The museum is a sprawling series of galleries containing a wide variety of collections, many of which blur the line between science and art. There’s “No One May Ever Have the Same Knowledge Again: Letters to Mount Wilson Observatory, 1915-1935,” which displays letters written to astronomers, according to the museum, “by individuals who felt, often with a great degree of earnestness, that they were in possession of understandings or information that should be shared with the astronomers.”
There’s the room containing the “Micromosaics of Henry Dalton,” which has museumgoers peer through microscopes at colorful designs made out of the scales of butterfly wings. Another gallery presents “Rotten Luck: The Decaying Dice of Ricky Jay,” which illustrates the unusual way that dice made out of cellulose nitrate, the first commercially successful synthetic plastic, decompose. Dimly lit corridors connect the galleries—and on the top floor, a woman will you serve you tea, if you so choose. If David Lynch were to open a museum, it’d probably be a lot like this one.
Still, there is a method to this madness: the incongruity of the exhibits is perfectly in keeping with the spirit of the early days of museums as public institutions, when they were, as Hyman says, “unbounded by divisions of art, science and natural history.” And what may seem at first like a completely haphazard assortment of galleries does in fact have an underlying theme.

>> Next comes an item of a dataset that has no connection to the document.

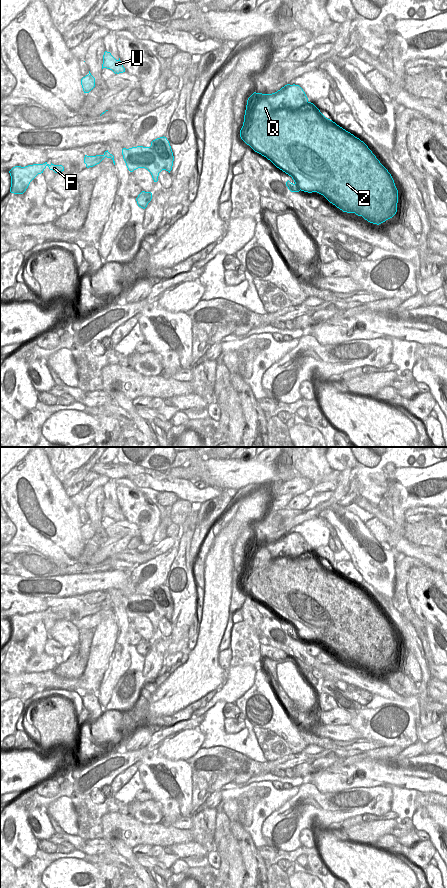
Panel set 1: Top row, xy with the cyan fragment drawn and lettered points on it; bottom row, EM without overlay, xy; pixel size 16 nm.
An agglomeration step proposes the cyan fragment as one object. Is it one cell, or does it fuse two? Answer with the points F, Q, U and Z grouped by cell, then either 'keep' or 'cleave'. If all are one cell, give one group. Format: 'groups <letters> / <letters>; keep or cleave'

“There is a thread that runs through the museum of the kinds of knowledge and kinds of technologies that somehow didn’t make it, or marginalized, endangered, vulgarized and rejected ways of thinking,” Hyman says. “It provides an alternative perspective on the way we understand nature and our own human potential to create and build upon the world we’re born into.”
The one exhibit that serves as the perfect representative for this odd and fascinating place is also Hyman’s current favorite.
“It’s called ‘Purification by Sublimation,’ and it was one of the first exhibits in the museum,” she says. “It basically just presents the scientific phenomenon of sublimation. Certain chemicals under certain conditions of pressure and temperature can go directly from the solid state to a vapor state, without passing through liquid, which really defies the most elementary understanding of how materials work. The idea that the solid things around you can vaporize is something that resonates in a really powerful way. I really like that exhibit for its poetry.”
You probably read about sublimation in a middle school science textbook and forgot all about it—but when it’s explained near a display devoted to the strange life cycle of the Cameroon stink ant, it certainly becomes harder to take its existence, along with many other bizarre aspects of the world we live in, for granted.